Era agli arresti domiciliari per droga, ma nelle ore di permesso non aveva evidentemente perso il "vizio" che lo aveva già fatto condannare. Un uomo di 54 anni è stato sorpreso per strada dai carabinieri di Peschiera Borromeo con 300 grammi di cocaina. L'uomo, un cittadino albanese pluripregiudicato e sottoposto alla detenzione domiciliare per reati legati agli stupefacenti, non stava violando i domiciliari, perché stava beneficiando del regolare permesso di uscita.
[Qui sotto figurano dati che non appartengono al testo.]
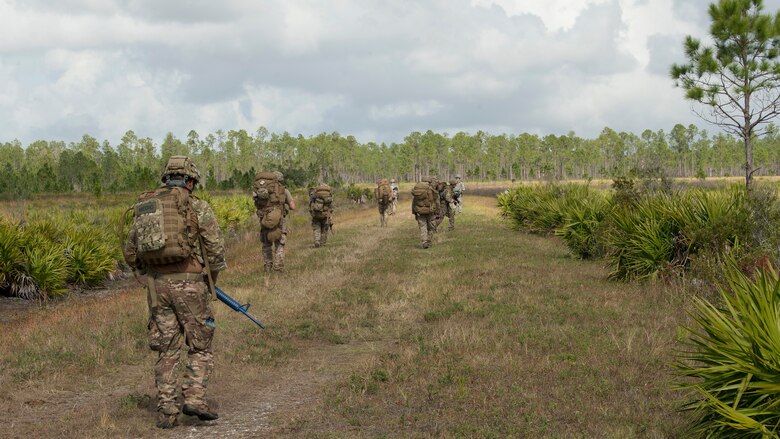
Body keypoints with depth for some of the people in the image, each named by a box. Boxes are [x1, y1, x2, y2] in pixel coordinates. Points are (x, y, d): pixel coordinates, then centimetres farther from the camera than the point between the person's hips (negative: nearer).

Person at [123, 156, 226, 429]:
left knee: (166, 350, 11)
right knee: (200, 347, 8)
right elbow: (216, 249, -6)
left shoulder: (144, 207, 12)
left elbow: (130, 254, 15)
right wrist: (212, 278, 11)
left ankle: (166, 412, 9)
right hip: (190, 284, -4)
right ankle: (194, 398, -6)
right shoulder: (197, 206, -3)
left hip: (157, 286, 4)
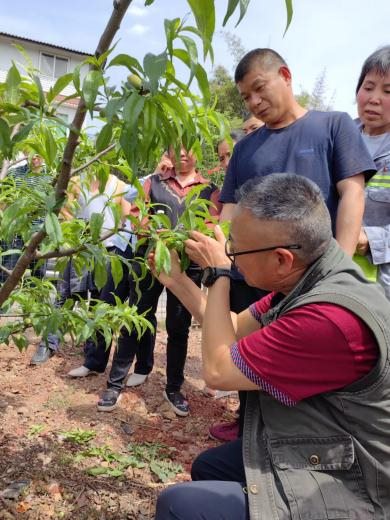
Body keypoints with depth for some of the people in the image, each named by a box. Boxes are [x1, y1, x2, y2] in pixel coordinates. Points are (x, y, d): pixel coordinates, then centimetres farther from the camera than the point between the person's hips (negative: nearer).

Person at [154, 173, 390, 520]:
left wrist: (218, 274, -14)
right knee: (207, 467, 22)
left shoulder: (332, 319, -35)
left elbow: (218, 369, -23)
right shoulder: (307, 281, -4)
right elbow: (236, 330, 8)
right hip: (313, 454, 9)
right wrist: (177, 280, 4)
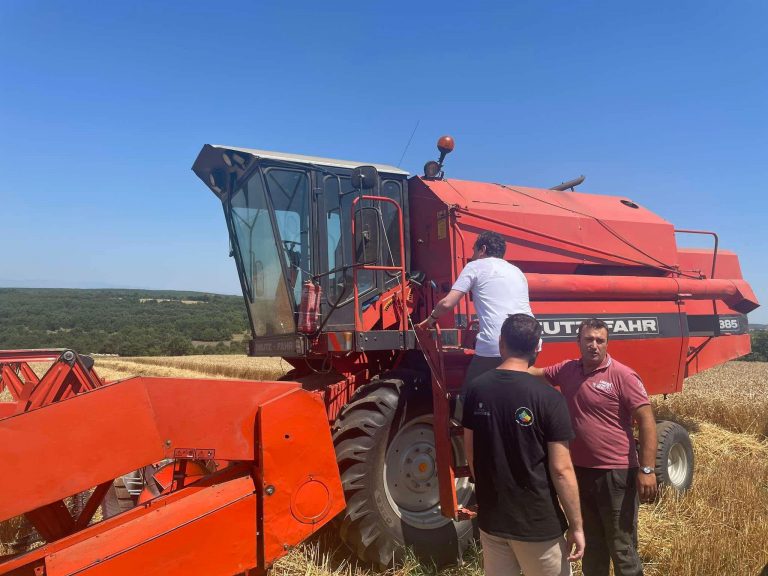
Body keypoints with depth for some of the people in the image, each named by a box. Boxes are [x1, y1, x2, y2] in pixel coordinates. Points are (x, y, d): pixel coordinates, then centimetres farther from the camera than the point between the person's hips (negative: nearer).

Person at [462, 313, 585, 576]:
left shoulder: (476, 389, -5)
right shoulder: (548, 398, -18)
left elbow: (470, 453, 5)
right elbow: (561, 470, -16)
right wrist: (576, 526, -5)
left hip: (490, 518, 4)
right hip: (538, 523, -4)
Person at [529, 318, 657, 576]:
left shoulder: (623, 375, -13)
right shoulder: (567, 370, 2)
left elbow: (646, 421, -13)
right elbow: (536, 373, 15)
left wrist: (647, 469, -17)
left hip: (615, 473, -5)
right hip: (580, 471, 5)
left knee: (621, 547, 8)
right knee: (591, 544, 22)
Peccato però che, nel suo zaino, custodisse una discreta quantità di cocaina destinata allo spaccio.

In casa trovati contanti e materiali per il confezionamento delle dosi

I carabinieri che, la sera del primo novembre, lo hanno bloccato in via della Liberazione mentre l'uomo era assieme ai suoi connazionali, dopo avergli trovato la droga nello zaino hanno proceduto anche alla perquisizione del suo appartamento. Nell'abitazione hanno trovato del materiale usato per confezionare le dosi e anche 615 euro in contanti, che secondo i militari dell'Arma sono il provento delle dosi già vendute. La perquisizione domiciliare ha consentito anche di trovare un piccolo cric per le auto che il 54enne utilizzava per pressare la droga prima di confezionarla, una macchina sottovuoto per sigillare le dosi, quattro telefoni cellulari e un jammer, cioè un dispositivo elettronico utilizzato per disturbare le frequenze di apparecchi radio.

Per il 54enne è così scattato l'arresto in flagranza con l'accusa di detenzione ai fini di spaccio di sostanze stupefacenti. L'arresto è già stato convalidato dal giudice, che ha disposto per il 54enne la misura cautelare in carcere: niente più domiciliari e soprattutto niente più ore di libera uscita per lo spacciatore incallito.